Completely Useless Fun Project: Parts Of The Compiler

If you have done C/C++ or Objective-C work on MacOS (There is a project called GNUStep that allows you to run Obj-C on Linux), you may have heard of Clang and LLVM, or maybe Clang/LLVM. It may have confused you because there are two names for a seemingly single piece of software. It may confuse you further to point out that these are two different things, but two pieces to the same puzzle.

What Clang and LLVM are, are the pieces of a compiler. A compiler is really just a single group of processes that takes in some source code and outputs some other code. This output code could be Assembly code, Java ByteCode, hell even Javascript. Like all good programming problems, compiler construction can be broken down into various parts.

First, a history

It may horrify you to know that computer programs weren’t always written in english. For many decades, Programs were written by hand in assembly language. It wasn’t until 1952 that totally bad ass Rear Admiral Grace Hopper built the first compiler and coined the term (she also coined the term debugging after pulling a literal moth out of her computer’s circuits).

This first compiler wasn’t much of anything. It really just operated as more of a linker or a loader than what our modern compilers are. The first real modern compiler was introduced in 1957 by John W Backus and his team at IBM for Fortran.

And compiler design hasn’t changed all that much since then.

Design of the modern Compiler

The Fortran compiler was built in an era where computers were insanely expensive, huge and slow. In order for Fortran to compete with hand coding assembly, it needed to be fast, at least as fast as hand written code. To do this, the compiler was broken down into two parts: the frontend and the backend (that is what Clang and LLVM are, the frontend and backend respectively). This made it easier to apply transformations and optimizations independently.

This diagram shows the phases of the compiler. The arrows show how code flows through the compiler: first it gets inputed into the frontend of the compiler. This part converts your code to tokens and converts the tokens to an abstract syntax tree. Then the code moves to the backend where the target output is made. — The phases of the compiler

At the highest level, the frontend takes the source code and outputs what is called an Intermediate Representation or IR. This may look like assembly code, all though it doesn’t have to, but it isn’t. This code is how compilers internally represent the source code. IRs are used so that that it can be optimized and translated much easier. They also must be designed in such away that the intent of the original source code is preserved and be independent of any source or target language. IRs can be either data structures or textual code based outputs. Then the backend takes the IR and output its targeted language.
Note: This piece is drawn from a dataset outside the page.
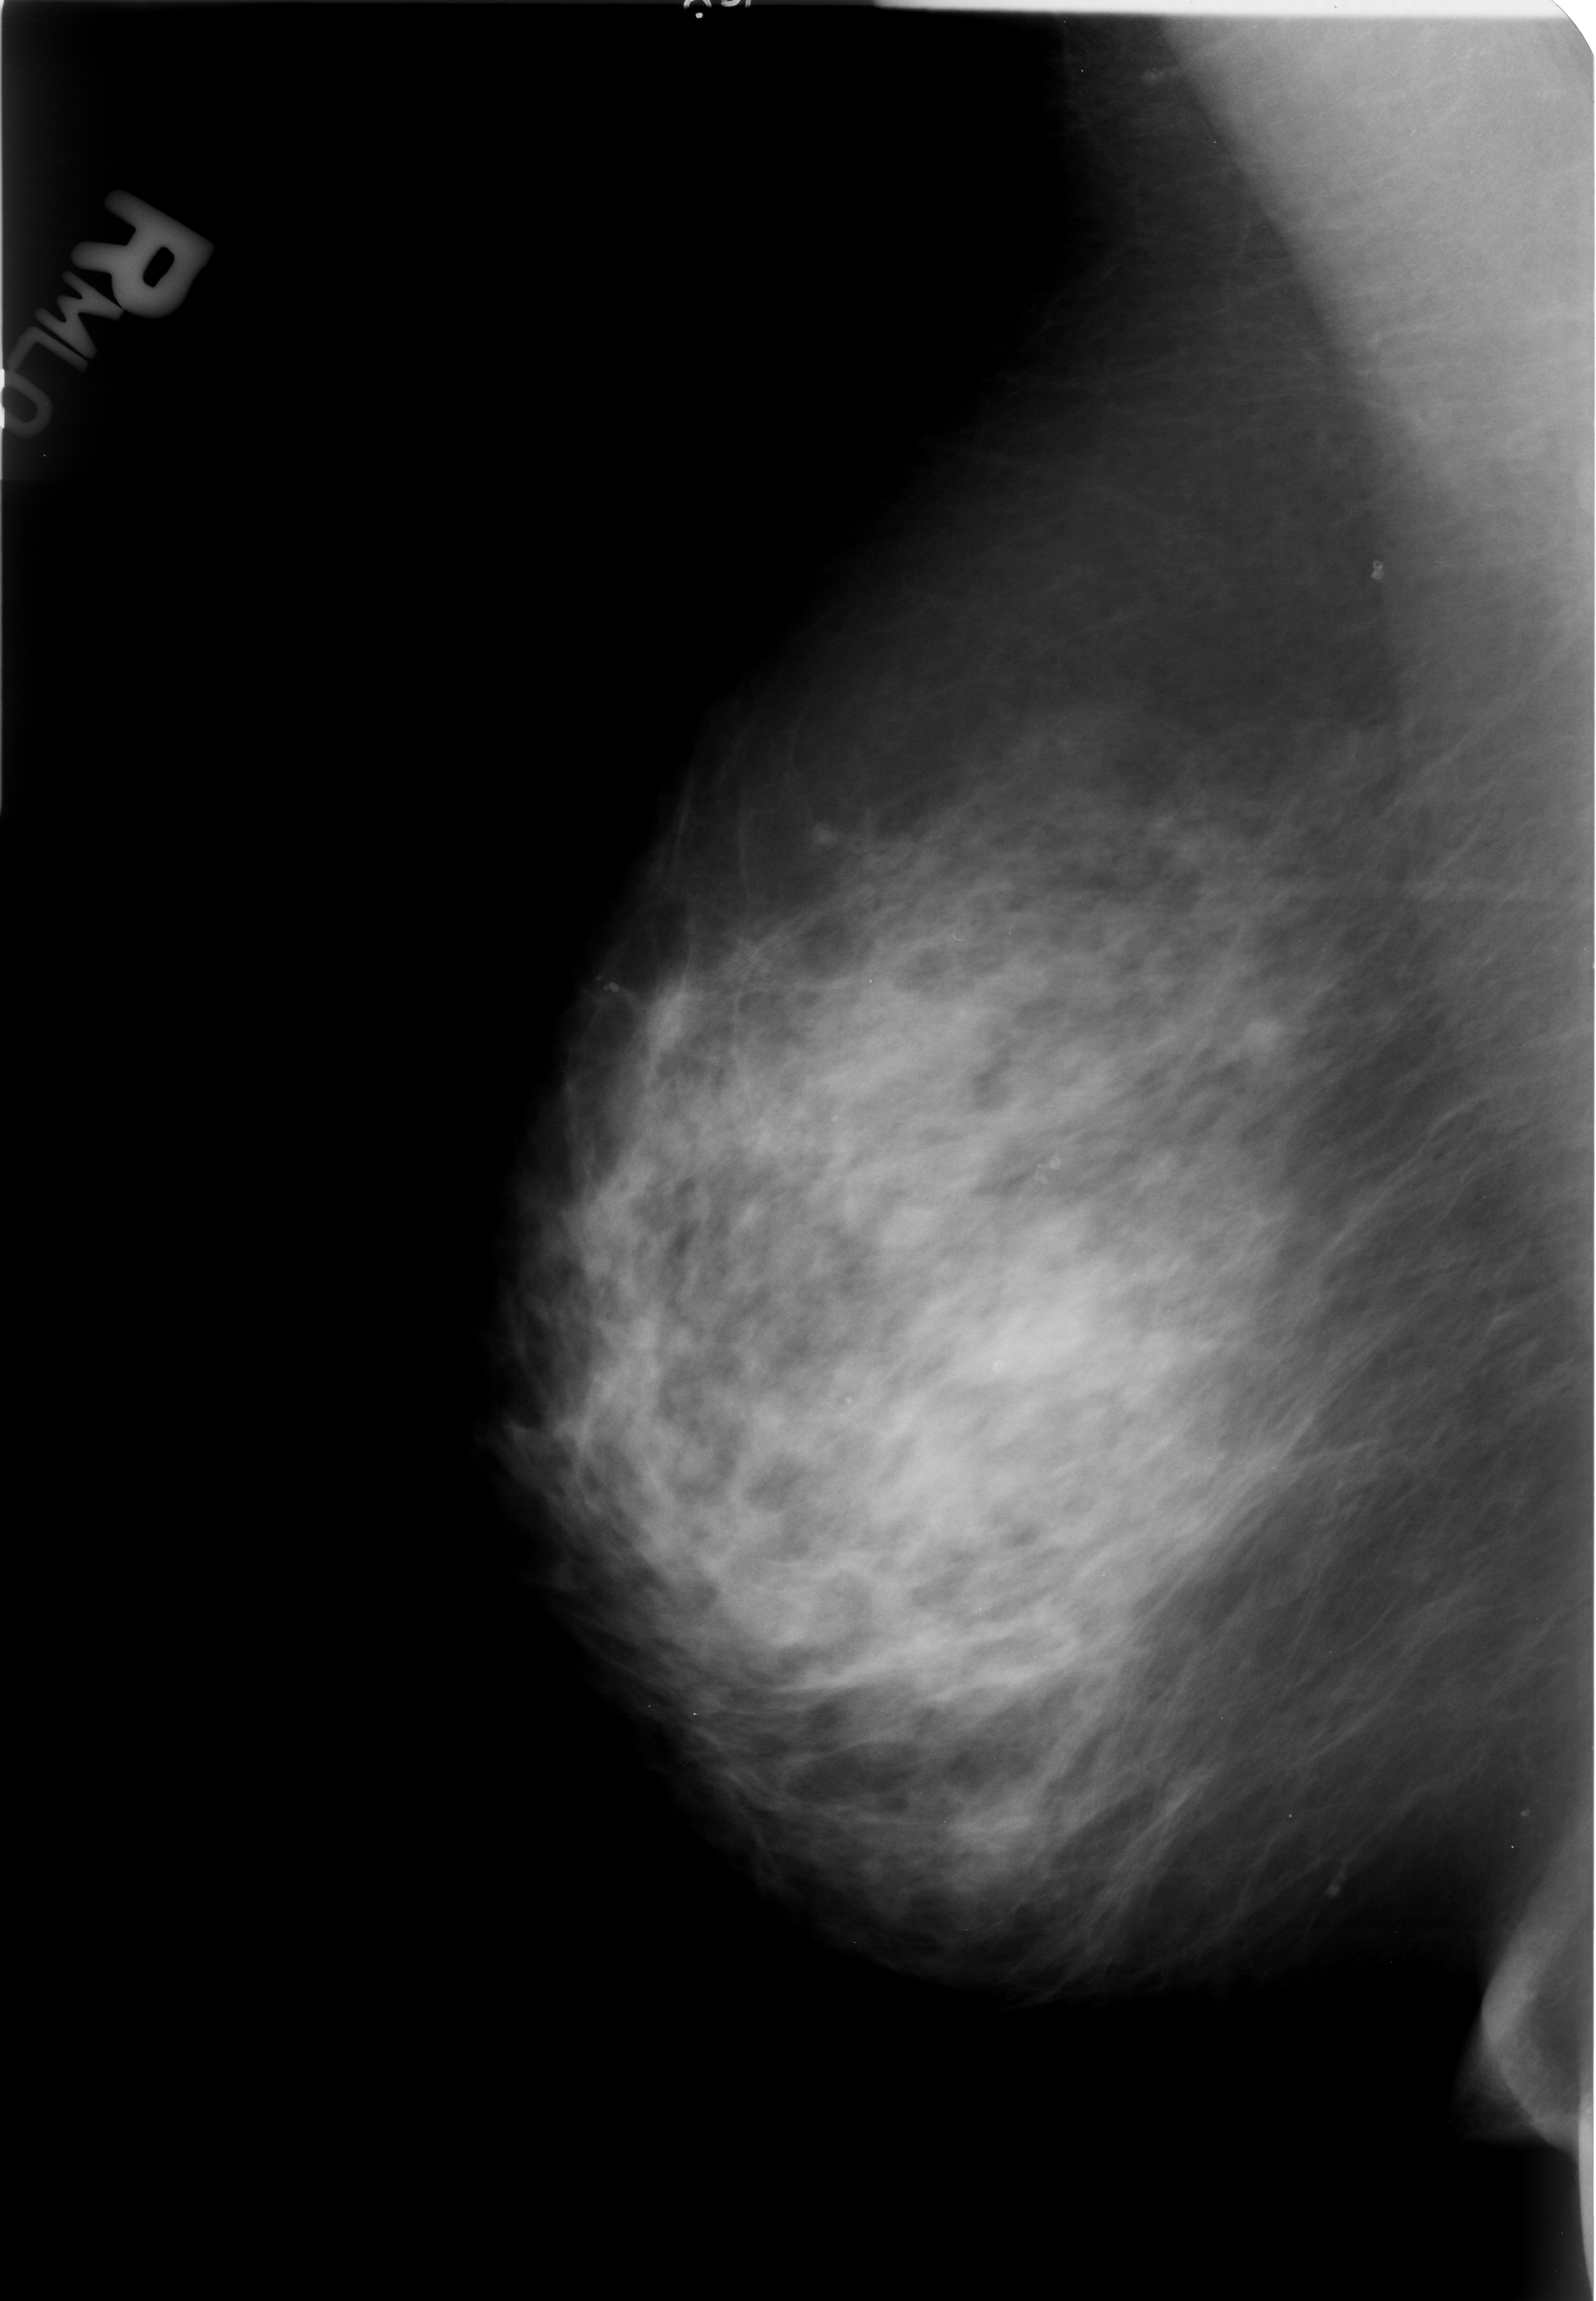
Digitized screen-film mammogram; right breast; MLO view; BI-RADS breast density category 3 (scale 1–4); 1596 × 2301 image matrix.
Marked abnormalities (boxes around the expert regions of interest):
- Finding 1 of 3: calcifications, morphology lucent centered; BI-RADS assessment category 2; subtlety rating 3 on a 1 (subtle) to 5 (obvious) scale; benign; no additional work-up was recommended (outcome (as recorded, no biopsy): benign without callback): box from (x=828, y=1385) to (x=867, y=1432) px
- Finding 2 of 3: calcifications, morphology lucent centered; BI-RADS assessment category 2; benign; no additional work-up was recommended (outcome (as recorded, no biopsy): benign without callback): (x=981, y=1348)–(x=1016, y=1399)
- Finding 3 of 3: calcifications, morphology lucent centered; BI-RADS assessment category 2; outcome (as recorded, no biopsy): benign without callback (not worked up further): (x=1031, y=1142)–(x=1077, y=1180)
There are a few advantages to this design. The first is that this is super easy to optimize. You can optimize your IR independently of your target language and vice versa, creating an insanely fast program. The real power, however, is that you can make your compiler as portable as possible. For example, since your frontend deals with breaking the backend down, you don’t need to re-implement this part of the application. If you want to target Intel’s x86 architecture and ARM architecture with your programming language, all you need to do is replace the backend of the compiler. In fact, this is how GCC and compilers built on LLVM works.

Again, for this compiler, I am building the frontend of the compiler and then going to let LLVM handle the output.
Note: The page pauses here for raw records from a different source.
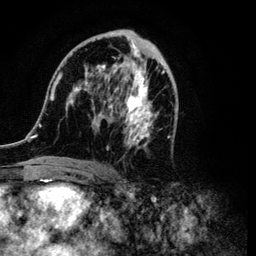
Breast MRI (dynamic contrast-enhanced), one axial slice. Slice 54 of 134 in the series (ordered by position). Cropped to one breast. Dynamic contrast-enhanced series, time point 2 of 6 at this slice position (early post-contrast). 3 T. TE 4.2 ms, TR 7.9 ms. 1.2 mm slice thickness. 256 × 256 image matrix, field of view 170 × 170 mm. Female patient.
Structures marked on this image (semi-automatic segmentation, software-assisted and operator-edited):
- enhancing-tissue mask used for the functional tumour volume (all voxels passing the contrast-enhancement thresholds inside the analysis volume; usually the tumour): bounding box [x1, y1, x2, y2] px = [34, 31, 176, 168]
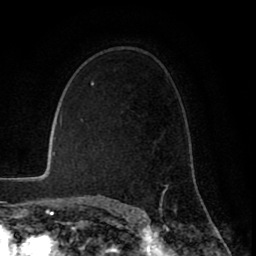
Breast MRI (dynamic contrast-enhanced), one axial slice. Slice 55 of 80 in the series (ordered by position). Cropped to one breast. Dynamic contrast-enhanced series, time point 2 of 8 at this slice position (early post-contrast). 1.5 T. TE 2.6 ms, TR 6.1 ms. 256 × 256 image matrix, field of view 160 × 160 mm. Female patient.
Outlined on this slice (semi-automatically segmented with operator editing):
- enhancing-tissue mask used for the functional tumour volume (all voxels passing the contrast-enhancement thresholds inside the analysis volume; usually the tumour): bounding box (x1, y1, x2, y2) in pixels: (161, 183, 170, 199)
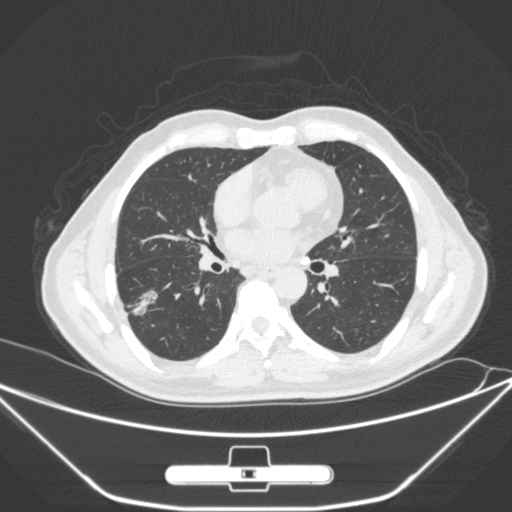
Chest CT, one axial slice; slice 143 of 310 in the series (ordered by position); lung window (W 1500 / L -600 HU); 512 × 512 image matrix, field of view 398 × 398 mm. Male patient, age 71 years. From the clinical record (not read from this slice): clinical TNM (as recorded): T1c N0 M0; histopathological grade: G2.
Annotated regions visible in this slice (rectangle marked by the reading radiologist):
- lung tumour (recorded histology: adenocarcinoma): box from (x=127, y=285) to (x=166, y=317) px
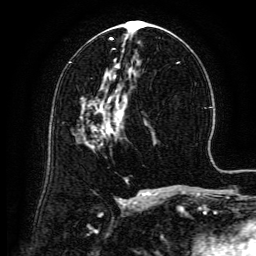
Breast MRI (dynamic contrast-enhanced), one axial slice. Position 71 of 134 along the scan axis. Cropped to one breast. Dynamic contrast-enhanced series, time point 2 of 6 at this slice position (early post-contrast). 3 T. TE 4.8 ms, TR 9.1 ms. 1.2 mm slice thickness. 256 × 256 image matrix, field of view 180 × 180 mm. Female patient.
Structures marked on this image (semi-automatically segmented with operator editing):
- enhancing-tissue mask used for the functional tumour volume (all voxels passing the contrast-enhancement thresholds inside the analysis volume; usually the tumour): bounding box [x1, y1, x2, y2] px = [88, 99, 119, 149]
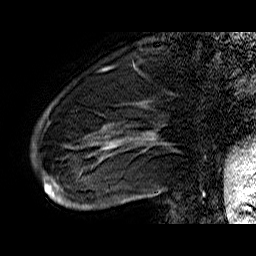
Breast MRI (dynamic contrast-enhanced), one sagittal slice. Slice 13 of 60 in the series (ordered by position). Dynamic contrast-enhanced series, time point 2 of 6 at this slice position (early post-contrast). 1.5 T. TE 6.4 ms, TR 32.9 ms. 4 mm slice thickness. 256 × 256 image matrix, field of view 200 × 200 mm. Female patient. From the clinical record (not read from this slice): setting: breast cancer imaged before/during neoadjuvant chemotherapy; receptor status: HR-positive, HER2-negative.
Outlined on this slice (semi-automatically segmented with operator editing):
- analysis volume of interest (the breast-tissue region the enhancement analysis was run in; not a lesion): bounding box <43,74,176,210> (left, top, right, bottom; pixels)
- tumour enhancement mask (voxels above the 100 % enhancement threshold inside the analysis volume of interest): <43,133,155,206>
Breakdown of the frontend of the compiler

Like all problems in programming, the frontend of the compiler can further be broken down into its own parts.

The parts of the compiler broken down even further. This Diagram shows the steps inside of the frontend and backend pieces of the compiler — Breakdown of a compiler

The steps the frontend needs to transform your language into its IR are Lexical Analysis, Syntactic Analysis and Semantical Analysis. Lexical analysis, aka lexing is the process of taking a stream of characters and converting it into a stream of tokens. Tokens are really just a pair that describes what certain what a sequence of characters means, and the value of the characters. For example the string let foo = 1 might have the following tokens: ("LET", "let"), ("NAME", "foo"), ("EQ", "="), and ("NUMBER", "1"). The result of the lexical analysis then goes into the next phase.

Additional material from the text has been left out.